I've got a patch of (former) lawn that was a pain in the ass to mow, so I dug the grass out and replaced it with low growing sedum, periwinkle, and creeping thyme. Other than pulling the occasional weed, zero maintenance. I like that.
posted by ducktape at 11:00 AM on August 24, 2010


Fall is a great time to plant. I would not use weed and feed type week killers. They typically are 2,4-D a particularly toxic brew. It kills weeds and leaves grass. If you are going for a total reseed then you can use much less toxic methods. The greenest method is to cover the current weeds and grass with newspaper or black plastic and weight that down with soil or something until everything underneath is killed. This is time consuming and will take at least a month but it requires no chemicals.

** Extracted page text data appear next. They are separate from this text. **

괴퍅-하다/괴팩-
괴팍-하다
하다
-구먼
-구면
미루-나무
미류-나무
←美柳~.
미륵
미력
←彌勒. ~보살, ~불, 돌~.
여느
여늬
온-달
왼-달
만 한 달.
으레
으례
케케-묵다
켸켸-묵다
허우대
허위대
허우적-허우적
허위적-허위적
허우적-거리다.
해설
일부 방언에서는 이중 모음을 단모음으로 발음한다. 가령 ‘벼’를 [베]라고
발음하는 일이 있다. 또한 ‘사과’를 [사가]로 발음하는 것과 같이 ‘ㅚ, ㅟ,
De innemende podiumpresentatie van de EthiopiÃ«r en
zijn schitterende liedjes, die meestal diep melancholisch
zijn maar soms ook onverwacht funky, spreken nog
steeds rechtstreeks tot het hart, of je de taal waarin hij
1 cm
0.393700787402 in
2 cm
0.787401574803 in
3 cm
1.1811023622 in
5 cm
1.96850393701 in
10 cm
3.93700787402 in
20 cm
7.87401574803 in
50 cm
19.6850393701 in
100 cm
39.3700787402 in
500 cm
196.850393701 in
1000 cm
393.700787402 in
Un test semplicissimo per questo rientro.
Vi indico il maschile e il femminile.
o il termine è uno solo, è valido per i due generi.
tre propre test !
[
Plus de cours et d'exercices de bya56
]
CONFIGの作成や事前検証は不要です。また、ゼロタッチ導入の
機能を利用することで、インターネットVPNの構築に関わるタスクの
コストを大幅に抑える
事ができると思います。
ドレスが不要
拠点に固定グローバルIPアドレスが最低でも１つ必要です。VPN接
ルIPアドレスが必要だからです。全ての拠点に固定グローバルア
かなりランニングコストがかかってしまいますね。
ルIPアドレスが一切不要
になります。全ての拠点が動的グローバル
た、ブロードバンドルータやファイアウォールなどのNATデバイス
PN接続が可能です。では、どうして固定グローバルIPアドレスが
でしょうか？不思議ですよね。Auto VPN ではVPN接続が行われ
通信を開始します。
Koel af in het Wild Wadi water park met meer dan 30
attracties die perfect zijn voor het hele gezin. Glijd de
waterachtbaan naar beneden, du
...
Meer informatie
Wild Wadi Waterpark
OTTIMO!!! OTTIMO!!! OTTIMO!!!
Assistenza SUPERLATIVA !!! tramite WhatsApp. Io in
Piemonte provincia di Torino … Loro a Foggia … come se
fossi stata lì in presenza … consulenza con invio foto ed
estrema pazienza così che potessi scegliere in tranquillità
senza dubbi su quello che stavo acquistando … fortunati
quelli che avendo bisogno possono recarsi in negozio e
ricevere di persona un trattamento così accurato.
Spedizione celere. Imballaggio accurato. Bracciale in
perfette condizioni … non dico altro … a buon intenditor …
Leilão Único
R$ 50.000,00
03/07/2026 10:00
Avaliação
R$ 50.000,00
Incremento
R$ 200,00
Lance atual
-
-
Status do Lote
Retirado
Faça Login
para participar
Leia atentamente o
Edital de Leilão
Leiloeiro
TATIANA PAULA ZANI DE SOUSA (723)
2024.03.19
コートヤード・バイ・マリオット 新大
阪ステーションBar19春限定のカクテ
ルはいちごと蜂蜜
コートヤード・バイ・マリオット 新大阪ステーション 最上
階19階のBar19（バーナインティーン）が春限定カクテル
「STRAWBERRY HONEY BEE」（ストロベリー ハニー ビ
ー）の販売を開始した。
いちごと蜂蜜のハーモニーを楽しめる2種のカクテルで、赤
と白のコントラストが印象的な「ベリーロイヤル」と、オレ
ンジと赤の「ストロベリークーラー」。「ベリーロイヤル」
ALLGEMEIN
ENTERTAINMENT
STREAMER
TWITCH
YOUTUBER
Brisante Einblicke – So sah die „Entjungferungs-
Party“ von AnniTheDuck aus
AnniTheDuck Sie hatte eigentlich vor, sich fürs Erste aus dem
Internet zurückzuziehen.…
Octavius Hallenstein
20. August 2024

Round-up is a broad spectrum herbicide which will kill everything, the weeds, the grass etc. Not so much you. It is fairly benign as these things go but you can find research linking it to some health problems. After the weeds are dead some tilling and perhaps even more topsoil will help start new seed. Water before you till so that the soil is not too hard. You can rent a tiller. That would also be a good time to install an underground sprinkler system if you want to invest the cash. When the field is ready add seed, fertilizer and something to keep it moist. Straw is cheaper but the cellulose bits sold for this work really well. For a lot your size I would go with straw. Water several times a day. If you do not go with an underground system buy a bunch of hoses, sprinklers and timers so that it will get watered even if you forget. For Maryland I would think the mid to late September would be the right time to do this but I would ask at your local garden center.

I am a big fan of a clover lawn as it reduces the need to fertilize. You can have a great lawn with an all organic program and clover helps here. One downside if you have kids, clover stains are much hard to get out of clothes than regular grass stains. Also, any application of 2, 4-D kills off the clover, but then you should avoid that stuff if possible. Maybe to spot treat a few weeds here and there, but not as a broadcast on the whole lawn.